Once I formally left my job after enjoying my sabbatical and garden leave, I had approximately... two business days before I was recruited. Interviews were interrupted by the holidays, but went very well. I accepted the offer with a young biotech firm, and have returned to legal department management, which is a fantastic fit for me.
Duolingo (duolingo.com) is a fantastic app and website for studying languages. It helped me so much when I needed to brush up on my German for work! (To the extent we are pretending that Swiss German, and Basel German in particular, isn't enother language entirely, which is what I'm pretending.)
It's fantastic. So fantastic that I give them money, because they are great AND because I can.
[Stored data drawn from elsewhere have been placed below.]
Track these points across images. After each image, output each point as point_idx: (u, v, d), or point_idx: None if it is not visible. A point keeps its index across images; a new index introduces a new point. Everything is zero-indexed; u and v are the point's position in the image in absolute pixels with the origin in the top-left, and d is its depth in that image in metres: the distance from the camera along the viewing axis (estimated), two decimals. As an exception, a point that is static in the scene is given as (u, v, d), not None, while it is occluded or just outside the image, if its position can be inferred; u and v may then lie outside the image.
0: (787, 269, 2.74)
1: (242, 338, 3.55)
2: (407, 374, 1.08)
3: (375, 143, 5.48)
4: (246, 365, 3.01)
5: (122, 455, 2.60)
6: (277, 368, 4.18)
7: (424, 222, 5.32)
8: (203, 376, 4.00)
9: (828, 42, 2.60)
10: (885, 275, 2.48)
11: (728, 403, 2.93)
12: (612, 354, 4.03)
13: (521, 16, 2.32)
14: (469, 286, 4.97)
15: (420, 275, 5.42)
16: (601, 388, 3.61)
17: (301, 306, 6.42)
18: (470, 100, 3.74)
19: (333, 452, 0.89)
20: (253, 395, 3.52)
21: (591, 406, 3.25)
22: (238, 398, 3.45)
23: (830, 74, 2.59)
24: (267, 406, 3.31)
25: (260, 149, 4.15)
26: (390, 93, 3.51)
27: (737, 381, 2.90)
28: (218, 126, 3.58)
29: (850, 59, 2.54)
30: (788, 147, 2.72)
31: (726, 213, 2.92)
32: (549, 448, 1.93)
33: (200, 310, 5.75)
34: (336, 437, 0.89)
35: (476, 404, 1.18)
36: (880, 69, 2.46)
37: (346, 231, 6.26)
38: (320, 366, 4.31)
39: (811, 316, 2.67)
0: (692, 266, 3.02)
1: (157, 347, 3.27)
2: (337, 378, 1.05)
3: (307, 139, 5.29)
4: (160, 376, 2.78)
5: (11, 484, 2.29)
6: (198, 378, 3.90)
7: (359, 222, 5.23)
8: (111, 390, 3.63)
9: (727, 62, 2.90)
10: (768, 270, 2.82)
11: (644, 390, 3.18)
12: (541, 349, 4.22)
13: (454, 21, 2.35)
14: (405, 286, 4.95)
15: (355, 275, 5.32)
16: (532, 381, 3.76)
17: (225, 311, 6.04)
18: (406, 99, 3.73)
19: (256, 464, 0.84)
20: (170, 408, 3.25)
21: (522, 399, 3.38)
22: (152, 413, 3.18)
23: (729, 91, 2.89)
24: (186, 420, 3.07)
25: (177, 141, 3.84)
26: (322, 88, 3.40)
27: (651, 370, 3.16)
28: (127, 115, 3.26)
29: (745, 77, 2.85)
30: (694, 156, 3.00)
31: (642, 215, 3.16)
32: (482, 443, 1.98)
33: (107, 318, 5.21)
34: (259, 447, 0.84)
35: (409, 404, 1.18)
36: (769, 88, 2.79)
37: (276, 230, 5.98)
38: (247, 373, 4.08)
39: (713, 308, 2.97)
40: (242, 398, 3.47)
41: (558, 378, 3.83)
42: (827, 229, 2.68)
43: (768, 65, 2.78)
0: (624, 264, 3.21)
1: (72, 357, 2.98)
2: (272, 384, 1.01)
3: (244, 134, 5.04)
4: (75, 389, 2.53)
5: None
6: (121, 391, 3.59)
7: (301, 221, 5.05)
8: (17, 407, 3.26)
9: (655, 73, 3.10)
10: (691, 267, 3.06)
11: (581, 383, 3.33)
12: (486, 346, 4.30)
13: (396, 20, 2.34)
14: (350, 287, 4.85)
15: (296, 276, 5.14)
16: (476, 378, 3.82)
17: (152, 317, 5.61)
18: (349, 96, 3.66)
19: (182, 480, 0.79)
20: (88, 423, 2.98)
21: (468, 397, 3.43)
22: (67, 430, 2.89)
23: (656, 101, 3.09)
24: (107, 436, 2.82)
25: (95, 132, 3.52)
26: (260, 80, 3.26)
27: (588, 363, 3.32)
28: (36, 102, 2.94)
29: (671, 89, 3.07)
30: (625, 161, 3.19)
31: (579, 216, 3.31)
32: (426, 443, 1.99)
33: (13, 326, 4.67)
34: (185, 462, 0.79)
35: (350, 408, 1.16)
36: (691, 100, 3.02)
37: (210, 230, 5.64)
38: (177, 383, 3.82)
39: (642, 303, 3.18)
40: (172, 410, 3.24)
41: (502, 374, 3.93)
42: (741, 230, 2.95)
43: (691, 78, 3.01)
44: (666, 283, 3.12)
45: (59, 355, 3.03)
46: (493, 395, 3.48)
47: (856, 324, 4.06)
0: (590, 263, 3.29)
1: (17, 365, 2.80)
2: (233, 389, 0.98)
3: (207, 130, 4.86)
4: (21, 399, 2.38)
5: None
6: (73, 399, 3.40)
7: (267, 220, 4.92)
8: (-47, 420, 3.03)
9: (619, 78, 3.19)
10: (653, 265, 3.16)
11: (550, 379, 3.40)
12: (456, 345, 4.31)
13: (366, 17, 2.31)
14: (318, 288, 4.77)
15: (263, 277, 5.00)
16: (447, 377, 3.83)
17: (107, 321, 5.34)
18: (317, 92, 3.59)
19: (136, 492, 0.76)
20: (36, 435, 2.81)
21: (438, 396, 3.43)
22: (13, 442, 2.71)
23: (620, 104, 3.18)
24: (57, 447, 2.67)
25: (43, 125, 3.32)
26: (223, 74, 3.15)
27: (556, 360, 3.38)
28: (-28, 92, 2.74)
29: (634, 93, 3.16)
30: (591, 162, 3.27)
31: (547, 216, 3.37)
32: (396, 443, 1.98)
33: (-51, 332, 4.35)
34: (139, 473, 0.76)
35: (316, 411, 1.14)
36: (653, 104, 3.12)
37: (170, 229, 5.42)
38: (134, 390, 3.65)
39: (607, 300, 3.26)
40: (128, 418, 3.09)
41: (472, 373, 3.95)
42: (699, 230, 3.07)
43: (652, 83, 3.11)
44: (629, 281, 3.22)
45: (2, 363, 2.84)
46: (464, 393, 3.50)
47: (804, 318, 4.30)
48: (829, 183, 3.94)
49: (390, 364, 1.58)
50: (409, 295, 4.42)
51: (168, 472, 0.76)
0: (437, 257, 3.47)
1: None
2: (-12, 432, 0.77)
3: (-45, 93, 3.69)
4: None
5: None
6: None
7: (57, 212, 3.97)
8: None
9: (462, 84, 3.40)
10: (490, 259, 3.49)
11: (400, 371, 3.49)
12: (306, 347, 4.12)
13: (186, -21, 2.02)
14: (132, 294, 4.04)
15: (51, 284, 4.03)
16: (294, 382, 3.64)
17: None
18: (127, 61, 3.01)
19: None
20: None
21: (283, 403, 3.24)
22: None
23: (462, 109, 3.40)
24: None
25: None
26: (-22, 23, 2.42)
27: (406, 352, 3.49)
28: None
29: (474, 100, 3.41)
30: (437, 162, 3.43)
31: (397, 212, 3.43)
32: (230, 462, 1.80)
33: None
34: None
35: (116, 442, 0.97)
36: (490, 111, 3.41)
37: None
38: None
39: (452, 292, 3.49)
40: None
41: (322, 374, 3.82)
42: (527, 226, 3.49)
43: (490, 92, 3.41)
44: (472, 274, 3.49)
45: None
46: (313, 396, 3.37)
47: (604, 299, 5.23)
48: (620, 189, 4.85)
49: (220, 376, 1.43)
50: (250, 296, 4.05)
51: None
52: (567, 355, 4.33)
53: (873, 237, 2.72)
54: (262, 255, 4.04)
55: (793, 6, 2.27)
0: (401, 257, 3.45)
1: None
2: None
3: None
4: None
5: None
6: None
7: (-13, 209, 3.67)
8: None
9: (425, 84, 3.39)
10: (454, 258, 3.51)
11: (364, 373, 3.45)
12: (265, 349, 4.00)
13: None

Thanks for coming to my Ted Talk--- um, my book report -- wait, NO, my very, very, very long summary of how I spent some of the best months of my life.
I mean that.
Yes, I tend to love my work in law, I am completely devoted to my relationships, and I have a good ordinary life. But TIME - time to LEARN, try new things, explore, and grow at my own pace - it's beyond amazing. I get that all those airline miles have given me a privileged existence: considering what I paid in fatigue, wrinkles, and broken relationships, I TAKE IT AS TRADE. I regret nothing, and am deeply grateful to have the opportunities that this time gave me - AND to have so actively USED the time, the miles, countless tubes of paint, boxes of film, and my infinite lifetime to-do list to get so much out of them.
Postscript: yes, my new employer does have a sabbatical policy! :) And yes, my art project to do list keeps getting longer.